With Nix, you can have multiple versions or variants of a package installed at the same time. This is especially important when different applications have dependencies on different versions of the same package — it prevents the "DLL hell". Because of the hashing scheme, different versions of a package end up in different paths in the Nix store, so they don't interfere with each other.

It also gives easy multi-user support. This means that non-privileged users can securely install software. Each user can have a different profile, a set of packages in the Nix store that appear in the user's PATH. If a user installs a package that another user has already installed previously, the package won't be built or downloaded a second time. At the same time, it is not possible for one user to inject a Trojan horse into a package that might be used by another user because the hash would become different.

Since package management operations never overwrite packages in the Nix store but just add new versions in different paths, they are atomic. So during a package upgrade, there is no time window in which the package has some files from the old version and some files from the new version — which would be bad because a program might well crash if it's started during that period. And since packages aren't overwritten, the old versions are still there after an upgrade. This means that you can rollback to the old version.

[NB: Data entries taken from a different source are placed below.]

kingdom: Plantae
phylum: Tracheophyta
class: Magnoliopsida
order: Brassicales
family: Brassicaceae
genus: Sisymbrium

Nix is also extremely useful for developers as it makes it easy to automatically set up the build environment for a package. In Nix, you can look at any package and compute the entire dependency graph. This graph includes not only the names of the packages, but also precisely which version⁽³⁾ of each package was used as a build input. This goes for both build inputs and runtime dependencies.

⁽³⁾ By "version" I mean not only the version as listed in the release notes, but every detail of how the package was built: which version of Python was used? And then transitively: what version of C was used to compile that Python?

Thanks to Nix's enforced determinism, you can trivially build container environments (and all of their required packages) in parallel across a fleet of build machines, similar to Docker.

In a container environment, Nix allows you to share packages with the host machine, and then each Nix container you spin up has the necessary runtime dependencies bind-mounted into the container's root file system. As a result, Nix has much better de-duplication (read: zero) than Docker. Also, by the same graph traversal mechanism, it's trivial to take any environment, serialize the runtime dependency graph, and send that graph to another machine, back it up somewhere, create a bootable ISO for CD/USB, do whatever.

These containers perform better than Docker as they don't use virtualisation and for multi-container deployment, there is NixOps. You write some Nix files describing the VMs you want to deploy, and run a bash command to deploy them to various back-ends (AWS, Azure, etc…). Again, the big difference here is that you can incrementally modify these VMs in a safe way using Nix. If you change your deployment config file, Nix will figure out something has changed, and modify the corresponding VMs to achieve the desired state.

Everything I've shown is still new and early in development. Nix is probably the most robust of the bunch, but even then it can get confusing as hell. Now obviously you can't content address everything, unless we start figuring out how to hash physical objects, but content addressing and declarative systems are very interesting concepts I'd like to see in more things.

I think there's something to be said about how content addressing has enabled so many benefits in different ways to a variety of projects. You could easily apply it to real life, where you can say that: the descriptiveness of natural languages makes casual, arbitrary names of abstract concepts too ambiguous and open to interpretation. So referring to something by what it is rather than what it's called is generally better.

Or in another, simpler way:

PLEASE STOP CALLING YOURSELF AN ANARCHO-CAPITALIST.